A previous study reported that FGFR2-IIIb ligand inhibition does not impact weight loss, mortality, lung injury, or fibrosis compared with controls in bleomycin-induced lung fibrosis (19). One of the reasons behind the discrepancy with the study by Dorry and colleagues might be that the dominant-negative soluble decoy receptor approach might trap multiple ligands that also signal through mesenchymal receptor isoforms of not only FGFR2 but also other FGFRs. In other words, such an approach might neutralize not only antifibrotic but also profibrotic FGFs, thereby neutralizing the net outcome in terms of fibrosis development. Disruption of FGFR signaling in AEC2s might also activate FGF signaling in other cell types because of increased bioavailability of FGF ligands. In addition, the experimental design of the study by Dorry and colleagues leads to deleting both the IIIb and IIIc splice variants of FGFR2 in AEC2s (12). Interestingly, FGFR2-IIIb can be alternatively spliced into FGFR2-IIIc on the basis of the surrounding environment in prostate cancer, and this class switching contributes to epithelial-to-mesenchymal transition (20). Although further studies are needed to detect and dissect the roles of potential FGFR2 splice variants in AEC2s, the study by Dorry and colleagues emphasizes the importance of FGFR2 signaling in AEC2s during homeostasis and in response to injury.
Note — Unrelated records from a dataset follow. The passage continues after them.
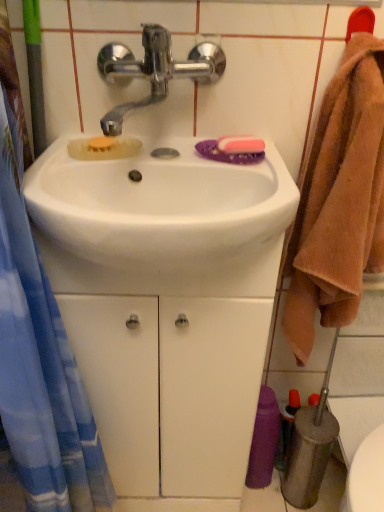
Question: In the image, is brown fluffy towel at right on the left side or the right side of white glossy sink at center?

Choices:
 (A) right
 (B) left

Answer: (A)

Question: Which is correct: brown fluffy towel at right is inside white glossy sink at center, or outside of it?

Choices:
 (A) inside
 (B) outside

Answer: (B)

Question: Estimate the real-world distances between objects in this image. Which object is closer to the brown fluffy towel at right?

Choices:
 (A) shiny metallic faucet at upper center
 (B) white glossy cabinet at center
 (C) purple fabric towel at lower right
 (D) white glossy sink at center

Answer: (D)

Question: Estimate the real-world distances between objects in this image. Which object is closer to the white glossy sink at center?

Choices:
 (A) shiny metallic faucet at upper center
 (B) purple fabric towel at lower right
 (C) white glossy cabinet at center
 (D) brown fluffy towel at right

Answer: (A)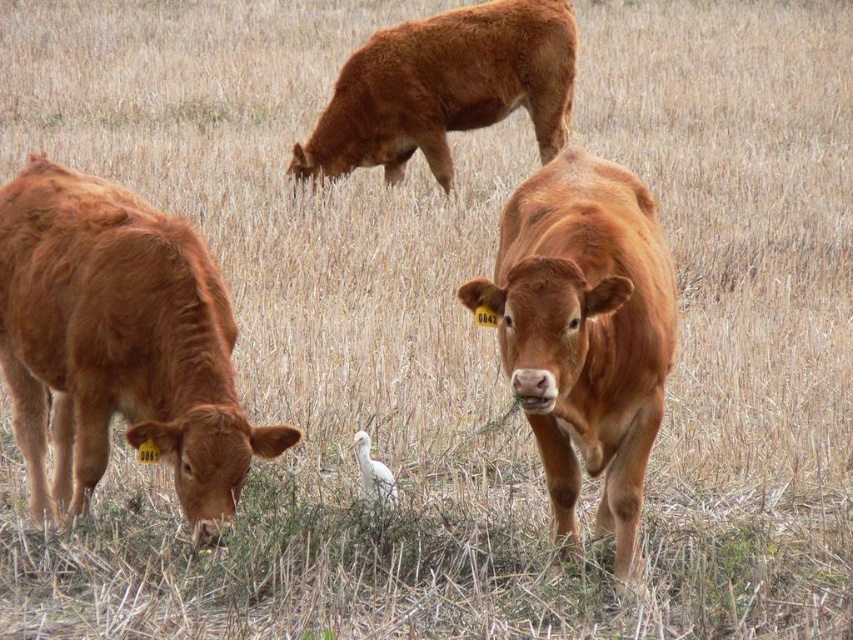
Can you confirm if shiny brown cow at center is bigger than white matte bird at center?

Yes.

Which is more to the left, shiny brown cow at center or white matte bird at center?

From the viewer's perspective, white matte bird at center appears more on the left side.

Is point (628, 356) farther from viewer compared to point (363, 458)?

No, (628, 356) is in front of (363, 458).

Locate an element on the screen. Image resolution: width=853 pixels, height=640 pixels. shiny brown cow at center is located at coordinates (585, 332).

Between shiny brown cow at left and shiny brown cow at center, which one is positioned lower?

shiny brown cow at left is below.

Identify the location of shiny brown cow at left. The width and height of the screenshot is (853, 640). (119, 344).

How far apart are shiny brown cow at left and white matte bird at center?

The distance of shiny brown cow at left from white matte bird at center is 98.84 centimeters.

Who is more forward, (125, 371) or (358, 456)?

Point (125, 371) is in front.

Does point (35, 156) lie in front of point (360, 472)?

IPF is typically diagnosed at the end-stage phase in aged males. Most studies, including the present one, investigate the preventive, rather than the therapeutic, effect of candidate signaling pathways, and bench-to-bedside success stories have been rare for IPF. In the future, more comprehensive studies with cell-type–specific deletions of ligands and receptors coupled to single-cell analysis, functional assays, and validation in human-derived material might help improve understanding of the involvement of FGF signaling as well as other developmental programs in lung disease and regeneration and pave the path for targeted therapy and personalized medicine.